Hotel of Hawaii Five-0 fame closes
The hotel had been purchased by a developer in 2006 with big plans to pour $60 million worth of renovations into the property and restore its status as a Waikiki icon. The Ilikai's current owner formerly held that developer's loan; when the developer defaulted, the lender picked up the hotel at a foreclosure auction back in May but wasn't able to pull the money-losing property back into the black. According to the Honolulu Star-Bulletin, the owner plans to relocate guests currently at the resort as well as those with future reservations, to other properties.
While it's unfortunate, this situation might also make travelers think: Could this happen to me? Many hotels around the country right now are in default or bankruptcy; while most of those stay open (in fact, guests may never even be aware that the place is having trouble paying its bills), there is a slim chance that you could book -- or, worse yet, already be staying in -- a hotel that's closing its doors.

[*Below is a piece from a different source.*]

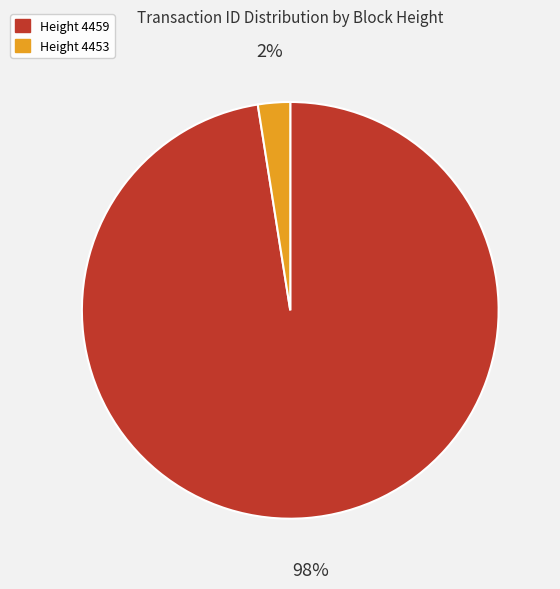

Does any single category account for the majority?

Yes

Walletpop asked Alexander Anolik, San Francisco-based travel attorney and author of Traveler's Rights: Your Legal Guide to Fair Treatment and Full Value to give some advice on what travelers should do if their getaway goes away.
"The first thing is try to get your money back," he says. To do this, Anolik says, contact your credit card company. Since it's highly likely you reserved your stay with a credit card, contact them as soon as possible and explain the situation. Whether you booked directly with the property or through a third-party website, your card issuer should be your first stop. In most cases, Anolik says the card company will issue you a chargeback for the nights you won't be spending at the property.
Whether you're already at your destination or have travel plans for the future, don't rely on the defunct hotel's owners or managers to find you a new place to lay your head, even if they say they will. While it's always possible they might offer you alternate accommodations that make you happy, you're taking a risk. What if they stick you in a lower-quality hotel, or don't offer anything at all?
"Who are you going to complain to if they don't make good on their pledge?" Anolik says. "I wouldn't like to place my vacation in the hands of a group that just went bankrupt and rely on them. They're not even going to be around if something goes wrong," he points out.